Extracted records

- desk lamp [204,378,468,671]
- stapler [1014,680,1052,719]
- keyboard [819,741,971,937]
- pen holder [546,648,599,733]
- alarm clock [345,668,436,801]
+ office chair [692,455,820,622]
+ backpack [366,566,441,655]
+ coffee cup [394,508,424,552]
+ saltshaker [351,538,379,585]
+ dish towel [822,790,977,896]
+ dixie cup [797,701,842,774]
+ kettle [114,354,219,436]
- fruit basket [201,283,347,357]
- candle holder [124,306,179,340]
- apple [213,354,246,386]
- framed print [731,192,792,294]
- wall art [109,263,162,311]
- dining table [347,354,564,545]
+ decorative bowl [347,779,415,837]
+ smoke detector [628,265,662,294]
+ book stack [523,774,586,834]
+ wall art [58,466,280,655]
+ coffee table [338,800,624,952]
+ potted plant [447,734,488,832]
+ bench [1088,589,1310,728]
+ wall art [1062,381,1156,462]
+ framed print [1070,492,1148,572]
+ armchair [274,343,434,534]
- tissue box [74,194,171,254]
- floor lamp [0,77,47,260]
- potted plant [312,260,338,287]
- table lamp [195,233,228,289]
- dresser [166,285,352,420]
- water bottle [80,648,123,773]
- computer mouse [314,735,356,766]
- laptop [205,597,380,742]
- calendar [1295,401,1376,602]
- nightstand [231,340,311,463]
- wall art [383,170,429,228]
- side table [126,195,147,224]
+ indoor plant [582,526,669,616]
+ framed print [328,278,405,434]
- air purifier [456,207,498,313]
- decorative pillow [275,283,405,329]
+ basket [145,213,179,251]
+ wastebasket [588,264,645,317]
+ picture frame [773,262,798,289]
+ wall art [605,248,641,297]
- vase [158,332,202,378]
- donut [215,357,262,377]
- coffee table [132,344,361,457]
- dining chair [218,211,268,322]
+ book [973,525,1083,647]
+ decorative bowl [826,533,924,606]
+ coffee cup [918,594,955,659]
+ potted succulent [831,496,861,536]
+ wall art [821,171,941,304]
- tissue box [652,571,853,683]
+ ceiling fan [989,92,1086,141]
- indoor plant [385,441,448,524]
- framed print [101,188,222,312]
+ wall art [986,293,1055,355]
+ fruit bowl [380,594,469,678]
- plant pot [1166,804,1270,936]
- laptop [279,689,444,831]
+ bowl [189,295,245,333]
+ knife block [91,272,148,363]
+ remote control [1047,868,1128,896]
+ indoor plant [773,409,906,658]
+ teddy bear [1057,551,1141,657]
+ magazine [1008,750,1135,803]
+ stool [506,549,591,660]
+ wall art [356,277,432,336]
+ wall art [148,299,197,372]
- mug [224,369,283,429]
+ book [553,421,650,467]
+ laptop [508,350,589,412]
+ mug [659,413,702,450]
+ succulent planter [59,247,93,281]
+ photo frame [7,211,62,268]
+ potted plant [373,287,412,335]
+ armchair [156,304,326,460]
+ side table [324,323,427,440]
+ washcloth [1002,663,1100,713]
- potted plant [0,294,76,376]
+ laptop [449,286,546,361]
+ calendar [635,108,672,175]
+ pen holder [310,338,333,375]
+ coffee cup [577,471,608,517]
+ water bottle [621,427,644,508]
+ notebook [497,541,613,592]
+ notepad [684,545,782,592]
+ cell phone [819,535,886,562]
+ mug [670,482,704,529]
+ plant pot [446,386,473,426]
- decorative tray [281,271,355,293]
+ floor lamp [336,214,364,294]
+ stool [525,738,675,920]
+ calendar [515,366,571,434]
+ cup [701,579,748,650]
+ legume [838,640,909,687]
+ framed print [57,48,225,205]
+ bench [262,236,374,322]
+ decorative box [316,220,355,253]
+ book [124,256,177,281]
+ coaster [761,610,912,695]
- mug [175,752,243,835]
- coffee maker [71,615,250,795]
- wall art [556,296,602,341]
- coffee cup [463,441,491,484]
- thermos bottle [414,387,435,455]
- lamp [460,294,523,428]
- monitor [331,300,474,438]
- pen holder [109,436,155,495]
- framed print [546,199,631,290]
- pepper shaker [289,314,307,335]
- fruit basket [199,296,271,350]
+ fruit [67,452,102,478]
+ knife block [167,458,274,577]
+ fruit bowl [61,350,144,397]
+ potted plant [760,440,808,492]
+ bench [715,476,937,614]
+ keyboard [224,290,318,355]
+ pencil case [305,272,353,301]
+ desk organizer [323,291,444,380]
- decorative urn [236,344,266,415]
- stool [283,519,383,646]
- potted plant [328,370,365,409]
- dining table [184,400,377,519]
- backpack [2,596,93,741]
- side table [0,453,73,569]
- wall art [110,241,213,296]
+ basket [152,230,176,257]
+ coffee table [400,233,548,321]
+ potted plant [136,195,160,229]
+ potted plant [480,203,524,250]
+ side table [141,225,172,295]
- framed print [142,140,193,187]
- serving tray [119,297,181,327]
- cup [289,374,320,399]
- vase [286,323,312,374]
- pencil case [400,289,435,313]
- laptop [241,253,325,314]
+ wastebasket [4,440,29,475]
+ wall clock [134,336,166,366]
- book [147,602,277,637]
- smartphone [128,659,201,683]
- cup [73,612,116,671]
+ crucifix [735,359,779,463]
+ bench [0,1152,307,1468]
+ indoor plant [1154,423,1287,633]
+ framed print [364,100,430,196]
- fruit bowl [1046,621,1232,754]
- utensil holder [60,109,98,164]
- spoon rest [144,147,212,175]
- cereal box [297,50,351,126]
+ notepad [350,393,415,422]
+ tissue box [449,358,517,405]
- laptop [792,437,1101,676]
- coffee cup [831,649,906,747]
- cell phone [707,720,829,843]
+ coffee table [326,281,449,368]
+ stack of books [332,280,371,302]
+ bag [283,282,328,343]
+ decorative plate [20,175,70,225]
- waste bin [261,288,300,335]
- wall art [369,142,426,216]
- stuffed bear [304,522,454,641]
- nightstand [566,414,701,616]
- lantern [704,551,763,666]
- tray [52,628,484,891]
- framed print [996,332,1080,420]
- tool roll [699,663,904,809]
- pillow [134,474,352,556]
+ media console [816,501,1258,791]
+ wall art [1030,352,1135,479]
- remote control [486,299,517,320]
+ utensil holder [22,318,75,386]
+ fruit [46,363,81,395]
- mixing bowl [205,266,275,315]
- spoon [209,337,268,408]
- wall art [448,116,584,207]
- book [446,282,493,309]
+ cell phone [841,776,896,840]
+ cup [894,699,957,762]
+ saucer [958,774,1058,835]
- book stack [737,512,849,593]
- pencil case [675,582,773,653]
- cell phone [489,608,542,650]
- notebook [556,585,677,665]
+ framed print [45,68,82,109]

EXERCISE BRIEF » The whole of the data above must be given again, unaltered and complete.

REPLY »
- desk lamp [204,378,468,671]
- stapler [1014,680,1052,719]
- keyboard [819,741,971,937]
- pen holder [546,648,599,733]
- alarm clock [345,668,436,801]
+ office chair [692,455,820,622]
+ backpack [366,566,441,655]
+ coffee cup [394,508,424,552]
+ saltshaker [351,538,379,585]
+ dish towel [822,790,977,896]
+ dixie cup [797,701,842,774]
+ kettle [114,354,219,436]
- fruit basket [201,283,347,357]
- candle holder [124,306,179,340]
- apple [213,354,246,386]
- framed print [731,192,792,294]
- wall art [109,263,162,311]
- dining table [347,354,564,545]
+ decorative bowl [347,779,415,837]
+ smoke detector [628,265,662,294]
+ book stack [523,774,586,834]
+ wall art [58,466,280,655]
+ coffee table [338,800,624,952]
+ potted plant [447,734,488,832]
+ bench [1088,589,1310,728]
+ wall art [1062,381,1156,462]
+ framed print [1070,492,1148,572]
+ armchair [274,343,434,534]
- tissue box [74,194,171,254]
- floor lamp [0,77,47,260]
- potted plant [312,260,338,287]
- table lamp [195,233,228,289]
- dresser [166,285,352,420]
- water bottle [80,648,123,773]
- computer mouse [314,735,356,766]
- laptop [205,597,380,742]
- calendar [1295,401,1376,602]
- nightstand [231,340,311,463]
- wall art [383,170,429,228]
- side table [126,195,147,224]
+ indoor plant [582,526,669,616]
+ framed print [328,278,405,434]
- air purifier [456,207,498,313]
- decorative pillow [275,283,405,329]
+ basket [145,213,179,251]
+ wastebasket [588,264,645,317]
+ picture frame [773,262,798,289]
+ wall art [605,248,641,297]
- vase [158,332,202,378]
- donut [215,357,262,377]
- coffee table [132,344,361,457]
- dining chair [218,211,268,322]
+ book [973,525,1083,647]
+ decorative bowl [826,533,924,606]
+ coffee cup [918,594,955,659]
+ potted succulent [831,496,861,536]
+ wall art [821,171,941,304]
- tissue box [652,571,853,683]
+ ceiling fan [989,92,1086,141]
- indoor plant [385,441,448,524]
- framed print [101,188,222,312]
+ wall art [986,293,1055,355]
+ fruit bowl [380,594,469,678]
- plant pot [1166,804,1270,936]
- laptop [279,689,444,831]
+ bowl [189,295,245,333]
+ knife block [91,272,148,363]
+ remote control [1047,868,1128,896]
+ indoor plant [773,409,906,658]
+ teddy bear [1057,551,1141,657]
+ magazine [1008,750,1135,803]
+ stool [506,549,591,660]
+ wall art [356,277,432,336]
+ wall art [148,299,197,372]
- mug [224,369,283,429]
+ book [553,421,650,467]
+ laptop [508,350,589,412]
+ mug [659,413,702,450]
+ succulent planter [59,247,93,281]
+ photo frame [7,211,62,268]
+ potted plant [373,287,412,335]
+ armchair [156,304,326,460]
+ side table [324,323,427,440]
+ washcloth [1002,663,1100,713]
- potted plant [0,294,76,376]
+ laptop [449,286,546,361]
+ calendar [635,108,672,175]
+ pen holder [310,338,333,375]
+ coffee cup [577,471,608,517]
+ water bottle [621,427,644,508]
+ notebook [497,541,613,592]
+ notepad [684,545,782,592]
+ cell phone [819,535,886,562]
+ mug [670,482,704,529]
+ plant pot [446,386,473,426]
- decorative tray [281,271,355,293]
+ floor lamp [336,214,364,294]
+ stool [525,738,675,920]
+ calendar [515,366,571,434]
+ cup [701,579,748,650]
+ legume [838,640,909,687]
+ framed print [57,48,225,205]
+ bench [262,236,374,322]
+ decorative box [316,220,355,253]
+ book [124,256,177,281]
+ coaster [761,610,912,695]
- mug [175,752,243,835]
- coffee maker [71,615,250,795]
- wall art [556,296,602,341]
- coffee cup [463,441,491,484]
- thermos bottle [414,387,435,455]
- lamp [460,294,523,428]
- monitor [331,300,474,438]
- pen holder [109,436,155,495]
- framed print [546,199,631,290]
- pepper shaker [289,314,307,335]
- fruit basket [199,296,271,350]
+ fruit [67,452,102,478]
+ knife block [167,458,274,577]
+ fruit bowl [61,350,144,397]
+ potted plant [760,440,808,492]
+ bench [715,476,937,614]
+ keyboard [224,290,318,355]
+ pencil case [305,272,353,301]
+ desk organizer [323,291,444,380]
- decorative urn [236,344,266,415]
- stool [283,519,383,646]
- potted plant [328,370,365,409]
- dining table [184,400,377,519]
- backpack [2,596,93,741]
- side table [0,453,73,569]
- wall art [110,241,213,296]
+ basket [152,230,176,257]
+ coffee table [400,233,548,321]
+ potted plant [136,195,160,229]
+ potted plant [480,203,524,250]
+ side table [141,225,172,295]
- framed print [142,140,193,187]
- serving tray [119,297,181,327]
- cup [289,374,320,399]
- vase [286,323,312,374]
- pencil case [400,289,435,313]
- laptop [241,253,325,314]
+ wastebasket [4,440,29,475]
+ wall clock [134,336,166,366]
- book [147,602,277,637]
- smartphone [128,659,201,683]
- cup [73,612,116,671]
+ crucifix [735,359,779,463]
+ bench [0,1152,307,1468]
+ indoor plant [1154,423,1287,633]
+ framed print [364,100,430,196]
- fruit bowl [1046,621,1232,754]
- utensil holder [60,109,98,164]
- spoon rest [144,147,212,175]
- cereal box [297,50,351,126]
+ notepad [350,393,415,422]
+ tissue box [449,358,517,405]
- laptop [792,437,1101,676]
- coffee cup [831,649,906,747]
- cell phone [707,720,829,843]
+ coffee table [326,281,449,368]
+ stack of books [332,280,371,302]
+ bag [283,282,328,343]
+ decorative plate [20,175,70,225]
- waste bin [261,288,300,335]
- wall art [369,142,426,216]
- stuffed bear [304,522,454,641]
- nightstand [566,414,701,616]
- lantern [704,551,763,666]
- tray [52,628,484,891]
- framed print [996,332,1080,420]
- tool roll [699,663,904,809]
- pillow [134,474,352,556]
+ media console [816,501,1258,791]
+ wall art [1030,352,1135,479]
- remote control [486,299,517,320]
+ utensil holder [22,318,75,386]
+ fruit [46,363,81,395]
- mixing bowl [205,266,275,315]
- spoon [209,337,268,408]
- wall art [448,116,584,207]
- book [446,282,493,309]
+ cell phone [841,776,896,840]
+ cup [894,699,957,762]
+ saucer [958,774,1058,835]
- book stack [737,512,849,593]
- pencil case [675,582,773,653]
- cell phone [489,608,542,650]
- notebook [556,585,677,665]
+ framed print [45,68,82,109]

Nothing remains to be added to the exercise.